(Plain-text document sources)
- - - -
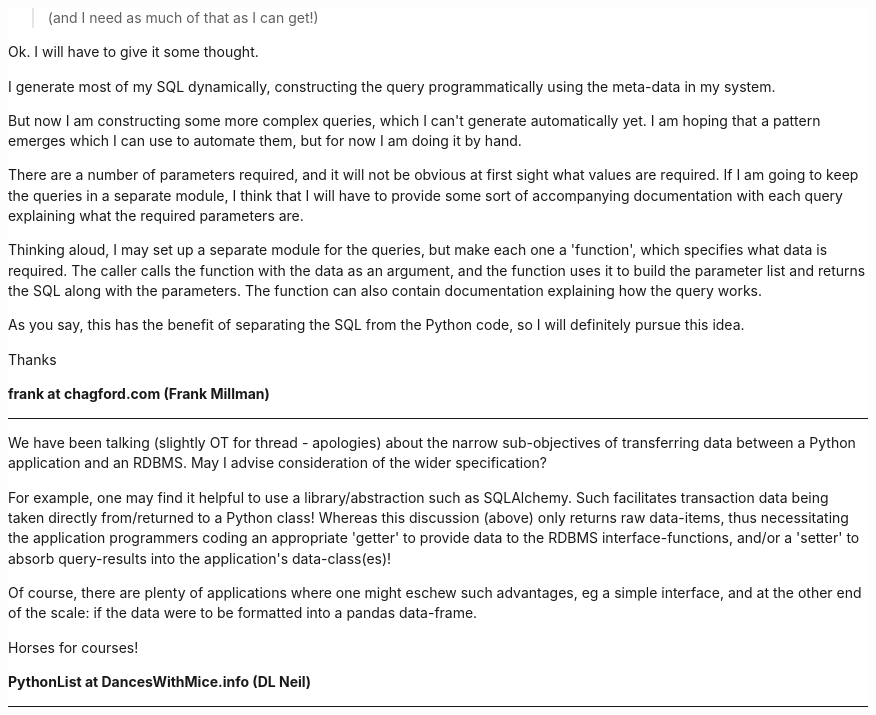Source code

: > (and I need as much of that as I can get!)

Ok. I will have to give it some thought.

I generate most of my SQL dynamically, constructing the query 
programmatically using the meta-data in my system.

But now I am constructing some more complex queries, which I can't 
generate automatically yet. I am hoping that a pattern emerges which I 
can use to automate them, but for now I am doing it by hand.

There are a number of parameters required, and it will not be obvious at 
first sight what values are required. If I am going to keep the queries 
in a separate module, I think that I will have to provide some sort of 
accompanying documentation with each query explaining what the required 
parameters are.

Thinking aloud, I may set up a separate module for the queries, but make 
each one a 'function', which specifies what data is required. The caller 
calls the function with the data as an argument, and the function uses 
it to build the parameter list and returns the SQL along with the 
parameters. The function can also contain documentation explaining how 
the query works.

As you say, this has the benefit of separating the SQL from the Python 
code, so I will definitely pursue this idea.

Thanks

__frank at chagford.com (Frank Millman)__<hr>

We have been talking (slightly OT for thread - apologies) about the 
narrow sub-objectives of transferring data between a Python application 
and an RDBMS. May I advise consideration of the wider specification?

For example, one may find it helpful to use a library/abstraction such 
as SQLAlchemy. Such facilitates transaction data being taken directly 
from/returned to a Python class! Whereas this discussion (above) only 
returns raw data-items, thus necessitating the application programmers 
coding an appropriate 'getter' to provide data to the RDBMS 
interface-functions, and/or a 'setter' to absorb query-results into the 
application's data-class(es)!

Of course, there are plenty of applications where one might eschew such 
advantages, eg a simple interface, and at the other end of the scale: if 
the data were to be formatted into a pandas data-frame.

Horses for courses!

__PythonList at DancesWithMice.info (DL Neil)__<hr>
- - - -
Please output the entries above exactly, leaving out every picture.

RESPONSE:
Source code

: > (and I need as much of that as I can get!)

Ok. I will have to give it some thought.

I generate most of my SQL dynamically, constructing the query 
programmatically using the meta-data in my system.

But now I am constructing some more complex queries, which I can't 
generate automatically yet. I am hoping that a pattern emerges which I 
can use to automate them, but for now I am doing it by hand.

There are a number of parameters required, and it will not be obvious at 
first sight what values are required. If I am going to keep the queries 
in a separate module, I think that I will have to provide some sort of 
accompanying documentation with each query explaining what the required 
parameters are.

Thinking aloud, I may set up a separate module for the queries, but make 
each one a 'function', which specifies what data is required. The caller 
calls the function with the data as an argument, and the function uses 
it to build the parameter list and returns the SQL along with the 
parameters. The function can also contain documentation explaining how 
the query works.

As you say, this has the benefit of separating the SQL from the Python 
code, so I will definitely pursue this idea.

Thanks

__frank at chagford.com (Frank Millman)__<hr>

We have been talking (slightly OT for thread - apologies) about the 
narrow sub-objectives of transferring data between a Python application 
and an RDBMS. May I advise consideration of the wider specification?

For example, one may find it helpful to use a library/abstraction such 
as SQLAlchemy. Such facilitates transaction data being taken directly 
from/returned to a Python class! Whereas this discussion (above) only 
returns raw data-items, thus necessitating the application programmers 
coding an appropriate 'getter' to provide data to the RDBMS 
interface-functions, and/or a 'setter' to absorb query-results into the 
application's data-class(es)!

Of course, there are plenty of applications where one might eschew such 
advantages, eg a simple interface, and at the other end of the scale: if 
the data were to be formatted into a pandas data-frame.

Horses for courses!

__PythonList at DancesWithMice.info (DL Neil)__<hr>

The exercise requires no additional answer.